Hello all, I have a need to build a rule that checks for uniqueness for a particular column and have tried a couple of methods using Record Descriptor Builder and (now) Group Aggregator. The Record Descriptor Builder rule (Testing for uniqueness for a field) works “except” it shows multiple rows for a given invalid result so that not ideal for the dashboard. **I attempted to use the “Filter” to remove the duplicates but Ataccama didn’t like inconsistent input vs output results.

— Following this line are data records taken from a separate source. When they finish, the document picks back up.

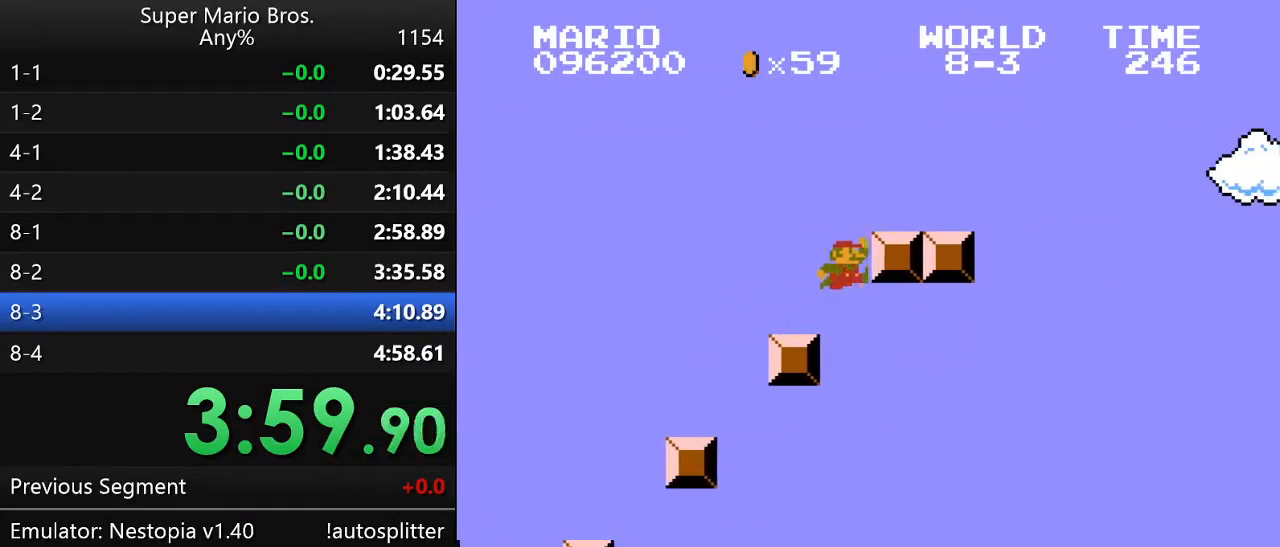
{"buttons": ["B", "DPAD_UP", "DPAD_RIGHT"], "events": [[67, "A", "up"]]}
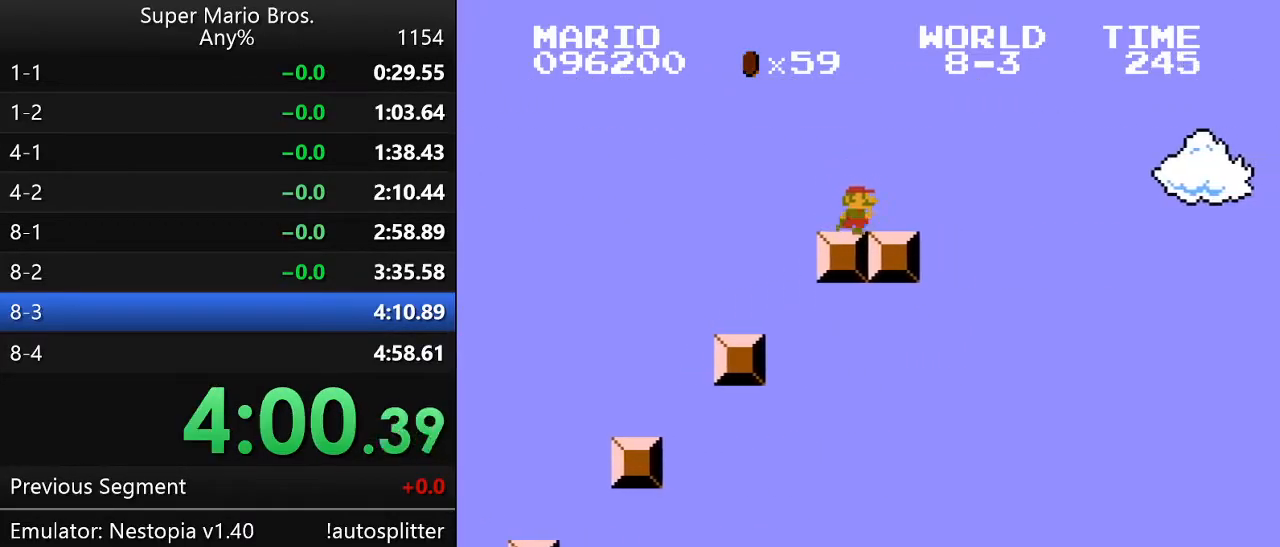
{"buttons": ["A", "B", "DPAD_UP", "DPAD_RIGHT"], "events": [[200, "A", "down"]]}
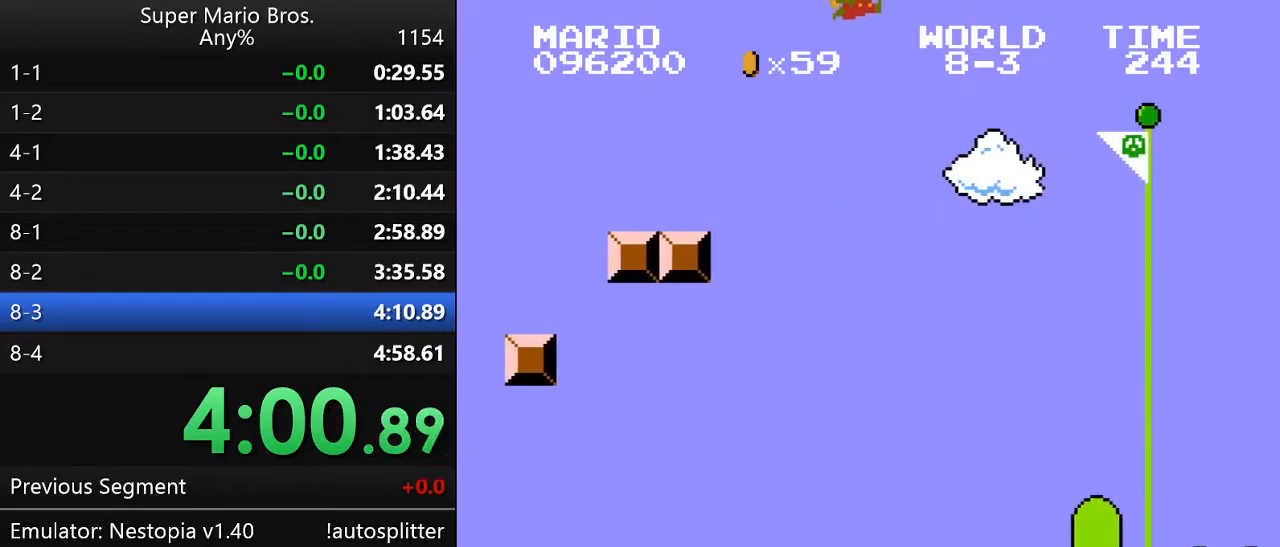
{"buttons": [], "events": [[450, "A", "up"], [483, "B", "up"], [483, "DPAD_RIGHT", "up"], [483, "DPAD_UP", "up"]]}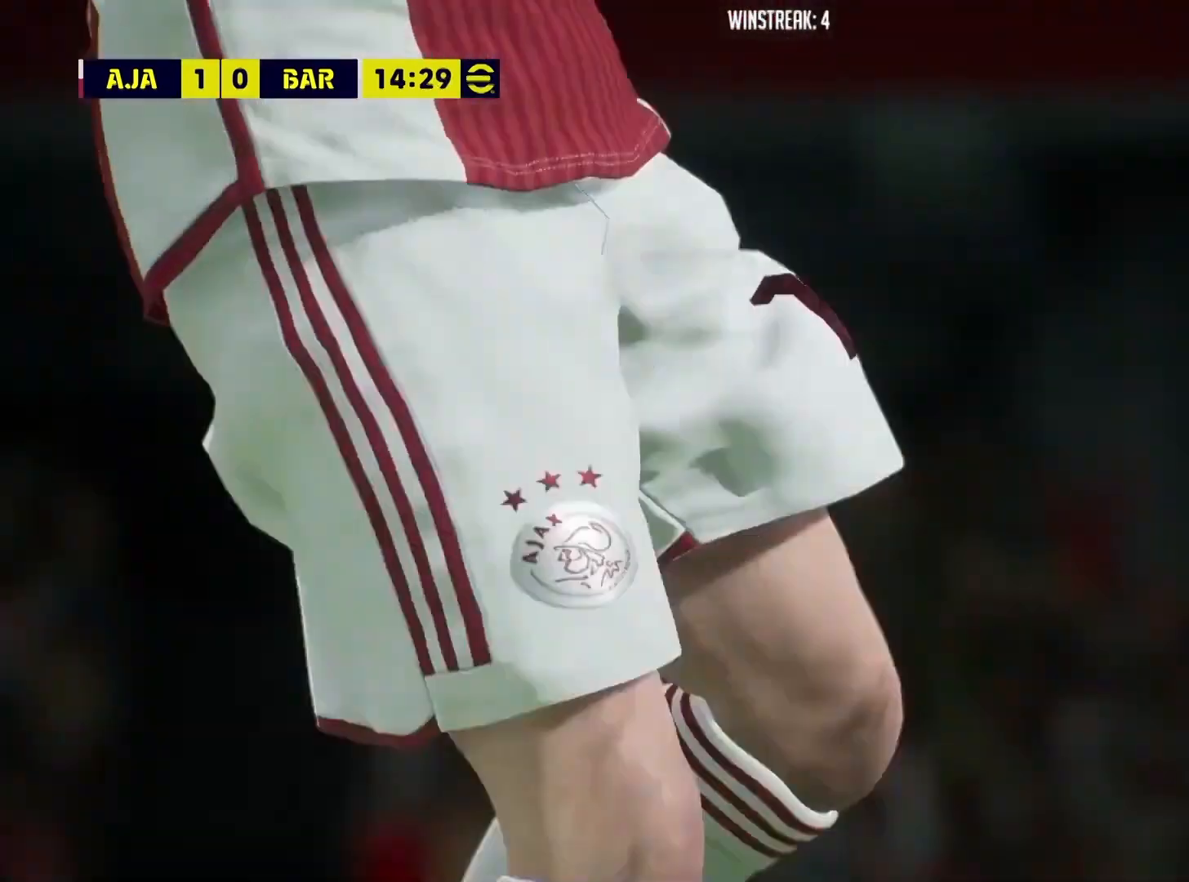
Gameplay with a controller (PlayStation layout); each line is a JSON object with the inputs held at the frame after it. "events" lists button and stick changes between this image and that frame as [ms after this image, input, new state], when the widget could be followed in between.
{"buttons": [], "left_stick": "center", "right_stick": "center", "events": []}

Which leads me to trying Group Aggregator. My goal was to group my column and flag a record as “invalid” where the count is greater than 1 (not unique). My issue is that it doesn’t allow the required “result” shadow column (from the input) to flow down through Group Aggregator to the output. I’ve tried to use “Alter Format” to add the “result” column but receive errors when running the rule.

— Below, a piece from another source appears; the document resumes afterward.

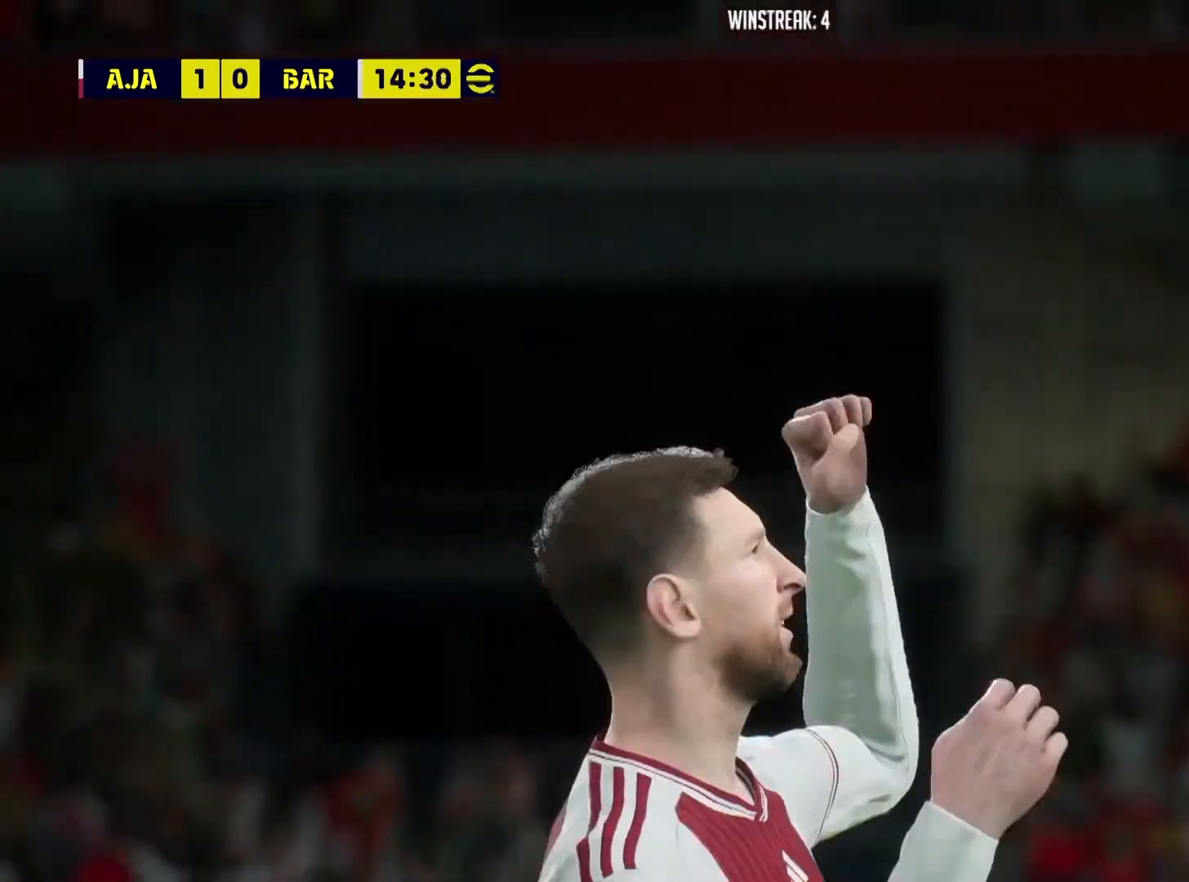
{"buttons": [], "left_stick": "center", "right_stick": "center", "events": [[17, "CROSS", "down"], [83, "CROSS", "up"]]}
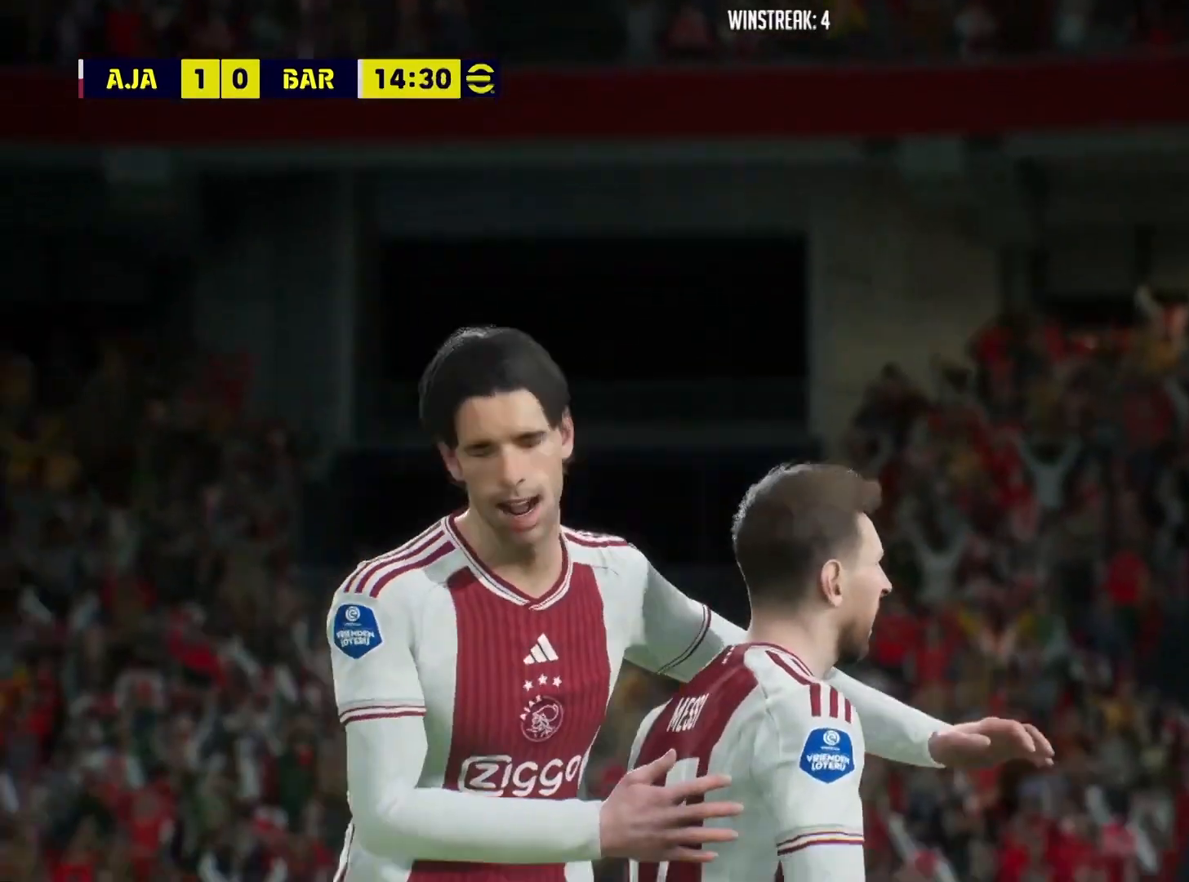
{"buttons": [], "left_stick": "center", "right_stick": "center", "events": [[50, "CROSS", "down"], [151, "CROSS", "up"]]}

Here’s what my rule looks like:
rule_wf

Rule output:

Has anyone else used a similar rule building method or created a different rule to check for uniqueness?

Thanks in advance,
Mike Roberts


Unique value check within the Data Quality Inidcator
(Radek Šedina) #2

Hello Mike,

After my investigation, I would recommend you using representative creator step for your use-case.

It allows you to set up rules for instance attributes, where you can use the expression for grouping, as per:

I have used group.size=1 as a grouping expression which groups the records with the same id and shows them as false, i.e. not unique.

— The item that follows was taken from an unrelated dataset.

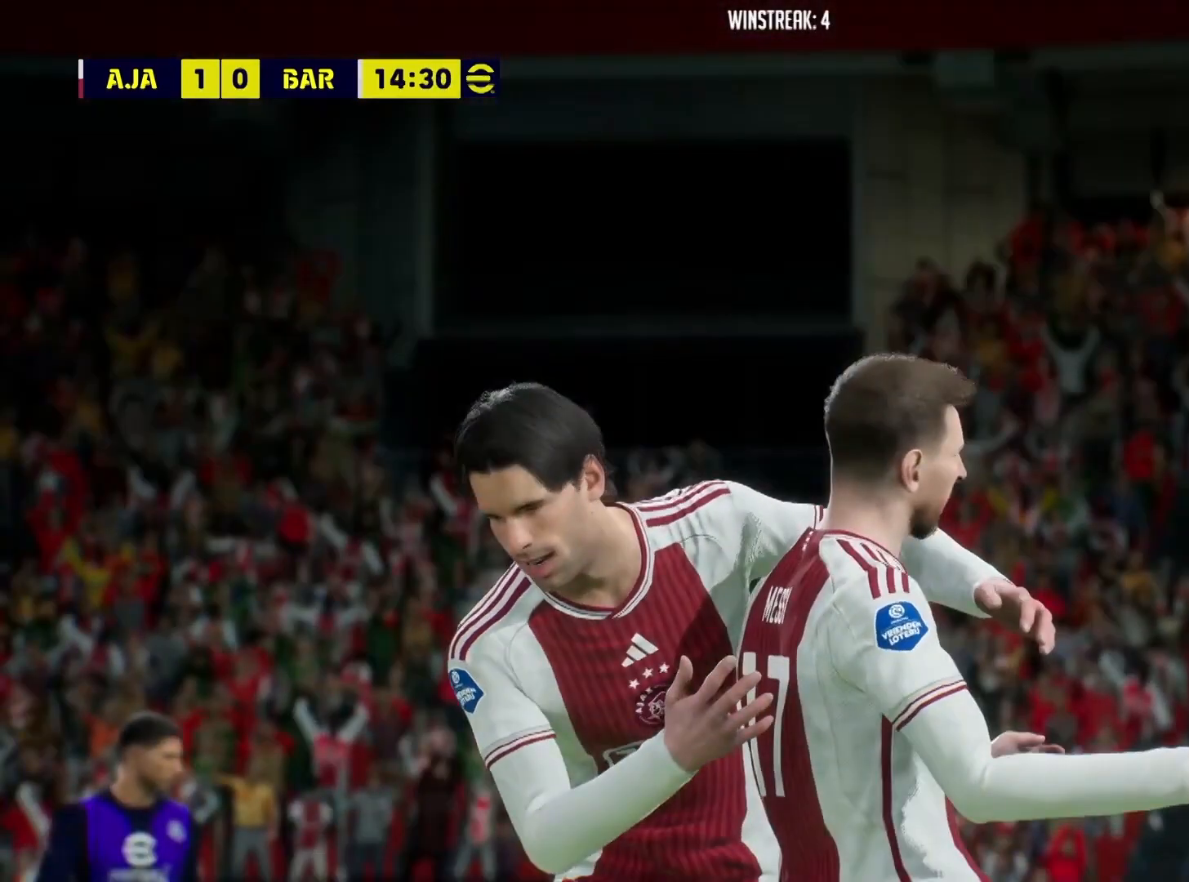
{"buttons": [], "left_stick": "center", "right_stick": "center", "events": []}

I am attaching an example plan of the solution.
representative_creater.plan (3.9 KB)

Let me know if you have any more questions.

Best regards,

Radek.


(Mike Roberts) #3

Thanks for responding Radek. I created a rule using that working method and it gave me essentially the same duplicated outcome as using the Record Descriptor Builder, which I’m ok with (works but not ideal). Ultimately, I would love for Ataccama to allow me to filter out the duplicates but by design seems to get mad when # of inputs don’t match # of outputs.

**I wasn’t aware of how the Representative Creator worked so that’s for the example. :slight_smile:

Have a great day,
Mike


(Amey Gupte) #4

Hello all,
This is very helpful, thank you. Is there a way you can merge the non-unique rows to eventually output a file / table with all unique rows?


(Maksim Zhelyazkov) #5

For anyone wondering, you can use the Filter step after the Representative Creator step to create an output table with only unique or duplicate records.

Best regards,
Maksim